+++ ENTRIES PROVIDED +++
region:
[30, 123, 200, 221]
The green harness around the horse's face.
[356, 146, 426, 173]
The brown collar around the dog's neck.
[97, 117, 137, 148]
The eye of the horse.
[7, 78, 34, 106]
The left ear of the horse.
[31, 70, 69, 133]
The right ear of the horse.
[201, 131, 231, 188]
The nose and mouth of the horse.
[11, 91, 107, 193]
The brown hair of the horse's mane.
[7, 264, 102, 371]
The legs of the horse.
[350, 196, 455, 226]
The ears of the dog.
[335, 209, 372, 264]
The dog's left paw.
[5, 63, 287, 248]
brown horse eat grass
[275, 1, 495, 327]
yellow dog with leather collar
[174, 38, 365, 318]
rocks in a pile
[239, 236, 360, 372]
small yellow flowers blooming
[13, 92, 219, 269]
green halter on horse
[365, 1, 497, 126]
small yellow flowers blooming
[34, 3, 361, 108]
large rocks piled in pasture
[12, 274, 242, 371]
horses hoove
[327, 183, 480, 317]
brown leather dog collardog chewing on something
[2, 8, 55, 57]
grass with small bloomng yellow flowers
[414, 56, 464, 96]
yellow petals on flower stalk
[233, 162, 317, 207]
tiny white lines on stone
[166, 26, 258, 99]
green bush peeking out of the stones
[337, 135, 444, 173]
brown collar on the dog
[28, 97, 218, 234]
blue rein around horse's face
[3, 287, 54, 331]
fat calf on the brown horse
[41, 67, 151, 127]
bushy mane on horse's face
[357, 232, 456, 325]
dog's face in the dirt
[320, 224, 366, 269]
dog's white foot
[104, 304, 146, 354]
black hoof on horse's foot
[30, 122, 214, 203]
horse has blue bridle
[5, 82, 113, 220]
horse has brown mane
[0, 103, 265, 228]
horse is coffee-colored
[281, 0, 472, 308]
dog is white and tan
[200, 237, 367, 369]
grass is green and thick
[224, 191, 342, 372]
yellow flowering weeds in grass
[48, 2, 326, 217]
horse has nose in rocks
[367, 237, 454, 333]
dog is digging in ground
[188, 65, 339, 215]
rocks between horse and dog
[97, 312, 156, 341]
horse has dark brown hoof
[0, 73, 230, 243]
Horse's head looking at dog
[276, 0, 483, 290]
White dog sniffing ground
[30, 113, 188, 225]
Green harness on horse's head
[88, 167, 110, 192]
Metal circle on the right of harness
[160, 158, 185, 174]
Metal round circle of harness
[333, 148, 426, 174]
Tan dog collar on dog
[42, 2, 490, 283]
+++
#### ABOUT THIS TASK:
Format everything from the first line of the items down to the line containing "rocks in a pile" as a numbered list, omitting blank lines.

#### EXERCISE SOLUTION:
1. region:
2. [30, 123, 200, 221]
3. The green harness around the horse's face.
4. [356, 146, 426, 173]
5. The brown collar around the dog's neck.
6. [97, 117, 137, 148]
7. The eye of the horse.
8. [7, 78, 34, 106]
9. The left ear of the horse.
10. [31, 70, 69, 133]
11. The right ear of the horse.
12. [201, 131, 231, 188]
13. The nose and mouth of the horse.
14. [11, 91, 107, 193]
15. The brown hair of the horse's mane.
16. [7, 264, 102, 371]
17. The legs of the horse.
18. [350, 196, 455, 226]
19. The ears of the dog.
20. [335, 209, 372, 264]
21. The dog's left paw.
22. [5, 63, 287, 248]
23. brown horse eat grass
24. [275, 1, 495, 327]
25. yellow dog with leather collar
26. [174, 38, 365, 318]
27. rocks in a pile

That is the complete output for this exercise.